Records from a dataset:
⟨

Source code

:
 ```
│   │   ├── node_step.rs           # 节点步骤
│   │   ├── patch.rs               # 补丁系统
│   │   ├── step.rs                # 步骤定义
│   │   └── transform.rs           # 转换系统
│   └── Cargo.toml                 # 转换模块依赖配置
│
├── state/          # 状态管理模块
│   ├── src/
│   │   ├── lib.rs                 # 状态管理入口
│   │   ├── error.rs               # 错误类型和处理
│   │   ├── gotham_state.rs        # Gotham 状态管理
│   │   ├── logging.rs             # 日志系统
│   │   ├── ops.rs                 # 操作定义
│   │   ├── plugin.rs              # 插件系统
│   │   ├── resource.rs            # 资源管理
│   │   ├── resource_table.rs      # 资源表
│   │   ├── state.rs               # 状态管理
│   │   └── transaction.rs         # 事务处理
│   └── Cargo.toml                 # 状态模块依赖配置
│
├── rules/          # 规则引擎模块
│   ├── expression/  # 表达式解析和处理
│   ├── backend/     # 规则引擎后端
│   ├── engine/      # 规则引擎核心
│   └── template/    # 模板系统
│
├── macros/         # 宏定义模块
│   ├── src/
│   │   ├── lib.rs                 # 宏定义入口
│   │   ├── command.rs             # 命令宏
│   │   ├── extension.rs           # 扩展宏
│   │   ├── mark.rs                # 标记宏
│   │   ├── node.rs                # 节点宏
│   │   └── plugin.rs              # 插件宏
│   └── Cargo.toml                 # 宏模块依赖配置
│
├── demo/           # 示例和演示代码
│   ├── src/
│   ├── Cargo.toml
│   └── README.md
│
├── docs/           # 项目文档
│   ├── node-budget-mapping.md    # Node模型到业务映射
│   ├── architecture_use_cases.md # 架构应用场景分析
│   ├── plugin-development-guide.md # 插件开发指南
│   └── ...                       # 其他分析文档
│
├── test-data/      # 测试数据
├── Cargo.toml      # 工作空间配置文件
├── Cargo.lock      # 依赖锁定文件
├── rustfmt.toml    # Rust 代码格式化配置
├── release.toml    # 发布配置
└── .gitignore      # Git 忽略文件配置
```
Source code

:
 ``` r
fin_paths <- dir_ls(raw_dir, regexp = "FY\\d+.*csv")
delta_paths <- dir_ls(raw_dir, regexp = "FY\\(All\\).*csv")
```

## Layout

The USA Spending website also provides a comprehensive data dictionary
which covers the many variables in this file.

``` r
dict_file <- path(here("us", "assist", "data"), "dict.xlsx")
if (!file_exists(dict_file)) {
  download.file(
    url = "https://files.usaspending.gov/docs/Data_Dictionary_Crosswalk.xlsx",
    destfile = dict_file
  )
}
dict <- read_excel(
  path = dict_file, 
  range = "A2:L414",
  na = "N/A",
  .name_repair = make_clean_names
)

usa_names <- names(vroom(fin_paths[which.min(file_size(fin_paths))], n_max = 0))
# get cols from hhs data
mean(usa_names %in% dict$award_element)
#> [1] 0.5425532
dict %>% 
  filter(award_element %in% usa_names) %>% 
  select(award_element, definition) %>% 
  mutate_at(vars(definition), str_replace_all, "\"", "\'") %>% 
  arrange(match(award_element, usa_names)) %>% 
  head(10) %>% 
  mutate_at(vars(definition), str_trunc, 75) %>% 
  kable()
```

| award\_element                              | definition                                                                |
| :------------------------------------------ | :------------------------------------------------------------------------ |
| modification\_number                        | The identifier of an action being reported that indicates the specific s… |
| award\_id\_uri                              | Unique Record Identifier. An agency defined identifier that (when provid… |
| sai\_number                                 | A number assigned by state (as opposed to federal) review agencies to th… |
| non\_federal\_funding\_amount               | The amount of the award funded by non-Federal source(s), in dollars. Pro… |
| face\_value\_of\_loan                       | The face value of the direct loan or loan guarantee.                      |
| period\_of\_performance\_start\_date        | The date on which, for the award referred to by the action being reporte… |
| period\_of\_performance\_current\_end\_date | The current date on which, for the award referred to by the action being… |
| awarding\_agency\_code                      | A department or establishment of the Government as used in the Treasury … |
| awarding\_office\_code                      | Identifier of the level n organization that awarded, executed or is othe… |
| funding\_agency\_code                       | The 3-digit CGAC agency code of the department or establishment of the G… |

⟩

Exercise details: Please repeat all the records above exactly as they appear.

Task answer:
Source code

:
 ```
│   │   ├── node_step.rs           # 节点步骤
│   │   ├── patch.rs               # 补丁系统
│   │   ├── step.rs                # 步骤定义
│   │   └── transform.rs           # 转换系统
│   └── Cargo.toml                 # 转换模块依赖配置
│
├── state/          # 状态管理模块
│   ├── src/
│   │   ├── lib.rs                 # 状态管理入口
│   │   ├── error.rs               # 错误类型和处理
│   │   ├── gotham_state.rs        # Gotham 状态管理
│   │   ├── logging.rs             # 日志系统
│   │   ├── ops.rs                 # 操作定义
│   │   ├── plugin.rs              # 插件系统
│   │   ├── resource.rs            # 资源管理
│   │   ├── resource_table.rs      # 资源表
│   │   ├── state.rs               # 状态管理
│   │   └── transaction.rs         # 事务处理
│   └── Cargo.toml                 # 状态模块依赖配置
│
├── rules/          # 规则引擎模块
│   ├── expression/  # 表达式解析和处理
│   ├── backend/     # 规则引擎后端
│   ├── engine/      # 规则引擎核心
│   └── template/    # 模板系统
│
├── macros/         # 宏定义模块
│   ├── src/
│   │   ├── lib.rs                 # 宏定义入口
│   │   ├── command.rs             # 命令宏
│   │   ├── extension.rs           # 扩展宏
│   │   ├── mark.rs                # 标记宏
│   │   ├── node.rs                # 节点宏
│   │   └── plugin.rs              # 插件宏
│   └── Cargo.toml                 # 宏模块依赖配置
│
├── demo/           # 示例和演示代码
│   ├── src/
│   ├── Cargo.toml
│   └── README.md
│
├── docs/           # 项目文档
│   ├── node-budget-mapping.md    # Node模型到业务映射
│   ├── architecture_use_cases.md # 架构应用场景分析
│   ├── plugin-development-guide.md # 插件开发指南
│   └── ...                       # 其他分析文档
│
├── test-data/      # 测试数据
├── Cargo.toml      # 工作空间配置文件
├── Cargo.lock      # 依赖锁定文件
├── rustfmt.toml    # Rust 代码格式化配置
├── release.toml    # 发布配置
└── .gitignore      # Git 忽略文件配置
```
Source code

:
 ``` r
fin_paths <- dir_ls(raw_dir, regexp = "FY\\d+.*csv")
delta_paths <- dir_ls(raw_dir, regexp = "FY\\(All\\).*csv")
```

## Layout

The USA Spending website also provides a comprehensive data dictionary
which covers the many variables in this file.

``` r
dict_file <- path(here("us", "assist", "data"), "dict.xlsx")
if (!file_exists(dict_file)) {
  download.file(
    url = "https://files.usaspending.gov/docs/Data_Dictionary_Crosswalk.xlsx",
    destfile = dict_file
  )
}
dict <- read_excel(
  path = dict_file, 
  range = "A2:L414",
  na = "N/A",
  .name_repair = make_clean_names
)

usa_names <- names(vroom(fin_paths[which.min(file_size(fin_paths))], n_max = 0))
# get cols from hhs data
mean(usa_names %in% dict$award_element)
#> [1] 0.5425532
dict %>% 
  filter(award_element %in% usa_names) %>% 
  select(award_element, definition) %>% 
  mutate_at(vars(definition), str_replace_all, "\"", "\'") %>% 
  arrange(match(award_element, usa_names)) %>% 
  head(10) %>% 
  mutate_at(vars(definition), str_trunc, 75) %>% 
  kable()
```

| award\_element                              | definition                                                                |
| :------------------------------------------ | :------------------------------------------------------------------------ |
| modification\_number                        | The identifier of an action being reported that indicates the specific s… |
| award\_id\_uri                              | Unique Record Identifier. An agency defined identifier that (when provid… |
| sai\_number                                 | A number assigned by state (as opposed to federal) review agencies to th… |
| non\_federal\_funding\_amount               | The amount of the award funded by non-Federal source(s), in dollars. Pro… |
| face\_value\_of\_loan                       | The face value of the direct loan or loan guarantee.                      |
| period\_of\_performance\_start\_date        | The date on which, for the award referred to by the action being reporte… |
| period\_of\_performance\_current\_end\_date | The current date on which, for the award referred to by the action being… |
| awarding\_agency\_code                      | A department or establishment of the Government as used in the Treasury … |
| awarding\_office\_code                      | Identifier of the level n organization that awarded, executed or is othe… |
| funding\_agency\_code                       | The 3-digit CGAC agency code of the department or establishment of the G… |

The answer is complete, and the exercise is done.